Make a difference, don't they? Completely and, and they are a start. They're a start of a journey.
And the whole idea is, if you make it too hard and too complicated, people are gonna go, this is, I haven't got time, I haven't got the mind space to do it. But, but once you start on a journey on some of these areas, you begin to get more confident. You begin to see that You can do more or hopefully that that is the idea is to, to not be putting off.
And originally, I mean, it's called the green startup now, but we originally played around with calling it the imperfect environmentalist because trying to perfection is always, gets in the way quite often of of actually getting on and doing things. Julia, it's been great listening. I mean, as a CEO you're a real inspiration because obviously I know as you've said, a lot of companies talk about this a lot.
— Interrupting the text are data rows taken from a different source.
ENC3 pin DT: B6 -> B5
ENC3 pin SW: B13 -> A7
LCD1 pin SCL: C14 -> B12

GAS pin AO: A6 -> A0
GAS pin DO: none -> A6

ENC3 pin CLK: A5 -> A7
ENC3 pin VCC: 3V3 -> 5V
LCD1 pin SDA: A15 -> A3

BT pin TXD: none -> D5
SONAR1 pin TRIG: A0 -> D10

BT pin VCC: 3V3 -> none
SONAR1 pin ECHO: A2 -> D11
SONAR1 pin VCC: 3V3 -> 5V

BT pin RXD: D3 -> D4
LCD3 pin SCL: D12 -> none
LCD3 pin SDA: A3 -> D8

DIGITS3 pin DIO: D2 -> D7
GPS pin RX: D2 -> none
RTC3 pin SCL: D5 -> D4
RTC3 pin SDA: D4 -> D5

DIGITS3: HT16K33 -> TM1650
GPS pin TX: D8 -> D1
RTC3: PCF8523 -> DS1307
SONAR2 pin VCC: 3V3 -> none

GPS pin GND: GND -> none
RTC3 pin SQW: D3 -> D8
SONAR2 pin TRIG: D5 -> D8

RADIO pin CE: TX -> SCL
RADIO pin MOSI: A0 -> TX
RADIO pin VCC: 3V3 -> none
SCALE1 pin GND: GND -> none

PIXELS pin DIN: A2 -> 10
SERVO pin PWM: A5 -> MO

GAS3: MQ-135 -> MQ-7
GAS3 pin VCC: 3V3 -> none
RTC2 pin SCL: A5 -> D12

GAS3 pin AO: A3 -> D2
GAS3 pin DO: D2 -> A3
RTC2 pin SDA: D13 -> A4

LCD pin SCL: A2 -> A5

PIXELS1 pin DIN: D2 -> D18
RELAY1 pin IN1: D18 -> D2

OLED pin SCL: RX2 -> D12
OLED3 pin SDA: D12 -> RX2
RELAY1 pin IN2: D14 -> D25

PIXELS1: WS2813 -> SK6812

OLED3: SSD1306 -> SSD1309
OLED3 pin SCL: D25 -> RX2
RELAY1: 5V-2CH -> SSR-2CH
But they don't really take any action because they just think it's such a big thing and so having somebody like you to help them with that, even, you know, and I would recommend this to big companies, we, we run a green discussion forum, got some really big companies in the room, so this will be a book that I will be recommending to that group as well, so. Thank you so much. You are an inspiration for all that you have done, but I think this will this will bring you to even more people's notice and, and hopefully, help people to really er transform to a greener future.
Antony, thank you so much. I really enjoyed that. Thank you.
Thanks everyone for listening. Anthony Chadwick, Vet Chat. See you on another episode soon, bye bye.